A plan to boost transit-oriented development (TOD) across the province is among the slew of bills passed by the sa国际传媒 government this fall.
While those who spoke to BIV said the TOD bill has good intentions behind it, they expressed concerns regarding implementation of the legislation. These concerns centre on affordable housing, the potential displacement of renters, community amenity contributions and parking.
“We want to make sure that we don’t have any unintended consequences, but the principle of density around SkyTrain or other transit stations is absolutely sound,” said Coquitlam Coun. Craig Hodge, who also serves as the Metro Vancouver representative for the Union of BC Municipalities.
“The problem we have is that most of this legislation was done without consultation with local government. It’s being rushed through without giving us a chance to review it.”
The legislation requires municipalities to outline TOD areas and approve any developments that meet provincial minimums for allowable height and density. In addition to removing parking minimums and determining parking needs on a project-by-project basis, according to the sa国际传媒 government.
TOD areas represent land that is within 800 metres of a rapid transit station – such as a SkyTrain station – or 400 metres from a bus exchange.
The province is expected to provide more detail in December on how this legislation can be applied. A TOD best practices manual for local governments will also be released, according to Minister of Housing Ravi Kahlon.
Kahlon said consultation on the legislation began in 2019, and that it included connecting with local governments, researchers and politicians in the U.S.
Erick Villagomez, researcher and part-time lecturer at the school of community and regional planning at the University of British Columbia (UBC), said the legislation contains the flawed assumption that creating density will increase affordability.
While there are some cases in which density has resulted in more affordability, “it’s not a nature of law – it’s not always the way it plays out,” he said.
“Can affordability and density be linked in that way?
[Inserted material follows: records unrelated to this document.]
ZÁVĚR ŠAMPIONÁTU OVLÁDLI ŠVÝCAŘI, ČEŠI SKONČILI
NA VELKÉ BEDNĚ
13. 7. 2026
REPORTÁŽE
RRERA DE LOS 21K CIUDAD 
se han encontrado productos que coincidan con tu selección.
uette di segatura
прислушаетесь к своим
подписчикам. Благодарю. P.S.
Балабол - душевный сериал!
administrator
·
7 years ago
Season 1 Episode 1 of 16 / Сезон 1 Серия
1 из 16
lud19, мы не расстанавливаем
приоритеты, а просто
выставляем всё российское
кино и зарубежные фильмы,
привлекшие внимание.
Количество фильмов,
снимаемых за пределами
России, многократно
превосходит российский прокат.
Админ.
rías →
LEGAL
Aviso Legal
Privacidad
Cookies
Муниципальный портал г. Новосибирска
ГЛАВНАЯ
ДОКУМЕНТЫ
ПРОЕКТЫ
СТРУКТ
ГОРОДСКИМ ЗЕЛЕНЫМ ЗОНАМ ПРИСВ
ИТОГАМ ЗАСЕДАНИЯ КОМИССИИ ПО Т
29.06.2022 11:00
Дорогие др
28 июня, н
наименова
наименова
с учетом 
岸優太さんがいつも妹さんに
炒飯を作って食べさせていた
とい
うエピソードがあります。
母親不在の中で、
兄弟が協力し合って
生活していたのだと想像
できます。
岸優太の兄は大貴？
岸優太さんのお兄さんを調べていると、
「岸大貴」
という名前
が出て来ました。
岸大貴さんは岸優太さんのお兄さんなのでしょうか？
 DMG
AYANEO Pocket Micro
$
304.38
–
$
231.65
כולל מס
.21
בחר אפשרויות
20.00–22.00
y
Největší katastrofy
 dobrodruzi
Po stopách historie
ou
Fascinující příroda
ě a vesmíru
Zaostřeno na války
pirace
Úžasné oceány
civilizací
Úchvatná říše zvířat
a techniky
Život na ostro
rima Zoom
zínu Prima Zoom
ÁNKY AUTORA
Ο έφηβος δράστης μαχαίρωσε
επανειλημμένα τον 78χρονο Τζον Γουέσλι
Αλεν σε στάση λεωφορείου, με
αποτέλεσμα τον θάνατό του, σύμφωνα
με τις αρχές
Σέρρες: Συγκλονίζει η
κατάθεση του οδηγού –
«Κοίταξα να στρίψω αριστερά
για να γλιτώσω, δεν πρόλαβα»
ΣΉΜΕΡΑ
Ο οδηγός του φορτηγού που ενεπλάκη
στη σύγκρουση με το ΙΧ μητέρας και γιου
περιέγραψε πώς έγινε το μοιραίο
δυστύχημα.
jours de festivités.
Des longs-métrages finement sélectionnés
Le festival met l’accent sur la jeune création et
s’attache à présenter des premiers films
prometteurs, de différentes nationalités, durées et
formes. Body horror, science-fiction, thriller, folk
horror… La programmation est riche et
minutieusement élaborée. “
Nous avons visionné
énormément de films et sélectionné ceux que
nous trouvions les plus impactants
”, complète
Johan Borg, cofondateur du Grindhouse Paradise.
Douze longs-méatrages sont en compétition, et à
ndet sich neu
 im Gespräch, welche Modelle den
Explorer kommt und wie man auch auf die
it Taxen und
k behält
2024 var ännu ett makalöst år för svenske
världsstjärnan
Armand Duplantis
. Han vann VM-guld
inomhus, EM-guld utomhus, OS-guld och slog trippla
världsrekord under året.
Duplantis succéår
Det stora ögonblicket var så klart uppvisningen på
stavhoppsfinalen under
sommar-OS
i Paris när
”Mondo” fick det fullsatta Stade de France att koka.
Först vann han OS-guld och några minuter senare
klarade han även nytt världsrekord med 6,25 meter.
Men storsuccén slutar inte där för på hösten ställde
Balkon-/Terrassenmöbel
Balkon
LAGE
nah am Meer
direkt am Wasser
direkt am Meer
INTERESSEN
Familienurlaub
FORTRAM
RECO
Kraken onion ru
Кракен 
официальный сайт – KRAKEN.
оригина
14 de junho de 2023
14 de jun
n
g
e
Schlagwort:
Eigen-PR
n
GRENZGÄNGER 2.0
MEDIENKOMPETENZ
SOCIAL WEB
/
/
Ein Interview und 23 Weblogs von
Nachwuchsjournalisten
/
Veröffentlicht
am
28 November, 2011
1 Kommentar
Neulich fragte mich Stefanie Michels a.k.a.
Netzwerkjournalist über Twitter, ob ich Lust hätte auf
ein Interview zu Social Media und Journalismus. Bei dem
Is that a fair assumption to make? If it isn’t a fair assumption and we did want this, what are the steps that we as a legislative body or government would need to take in order to make sure that the maximum number of affordable units were in this building type? Those are the questions that are left blank with this legislation,” said Villagomez.
When asked if the soon-to-be-released regulations will include affordability targets, Kahlon said that it is up to the municipalities to establish affordability goals.
“They’ll all be doing housing needs reports, they’ll be able to assess what kind of unit mixes they need for a healthy community, they’ll also be able to identify what kind of affordability they would like to see in those buildings. So, there’s a lot left for local governments to decide,” he said.
Other concerns focus on the potential for the legislation to displace renters and low-income households who currently live in TOD areas.
Roughly one in three Metro Vancouver renters live in a TOD area, according to research from Simon Fraser University (SFU) City Program director Andy Yan, citing 2021 census data.
“Transit-oriented development is a good thing. However, there’s a growing body of literature that is starting to point out some of the concerns that need to be really put into TOD legislation, bylaws or projects right from the from the outset, particularly anti-displacement policies,” said Craig Jones, associate director of the Housing Research Collaborative and the Housing Assessment Resource Tools project at UBC.
Half the individuals who live in these areas are renters, while 21 per cent of households in TOD areas live in what is described as core housing need. Core housing need is colloquially thought of as when people have to use at least 30 per cent of their income to cover rent.
Jones said that Burnaby has “gone far” in ensuring that renters aren’t displaced as a result of new development. The city established standards that require project applicants to help renters find new units, offer financial supports and rent top-ups, and offer the right to return to a new rental building once it is completed.
“The premise that racialized communities are heavily impacted when this form of development happens may be correct. But it’s also important to note that overwhelmingly racialized populations and Indigenous populations are bearing the brunt of the housing crisis, and the lack of housing available,” said Kahlon when asked if there would be renter protections included in the regulations.
“Those types of protections for renters being displaced are needed and, certainly, I’m encouraging communities to put those in place.”
From a local government perspective, questions remain regarding the ability for local governments to negotiate community amenity contributions (CACs) under the minimum height and density requirements outlined in the legislation, Hodge said.
CACs are an in-kind or cash contribution paid by the developer to a municipality.
“We’re hearing concerns about how local governments make sure that they get the community amenities from developers to pay for the other things besides just the building itself,” he said.
“If you don’t charge the developers for the amenities – in other words, if growth doesn’t pay for growth – that burden is going to fall on the existing taxpayers.”
Hodge proposes that CACs be based on set factors, such as on a per-door or per-square-foot basis, in addition to utilizing the costs recovered from reductions in parking under the provincial standards.
“That money that is saved by the developer, how do you ensure that that goes back into making the units cheaper?” he said. “If you’re going to give developers a break on the parking, maybe they should put that money into the transit system.… We’ve got to make sure we have that transit. And I think that’s one of the pieces that needs to be dealt with in this as well.”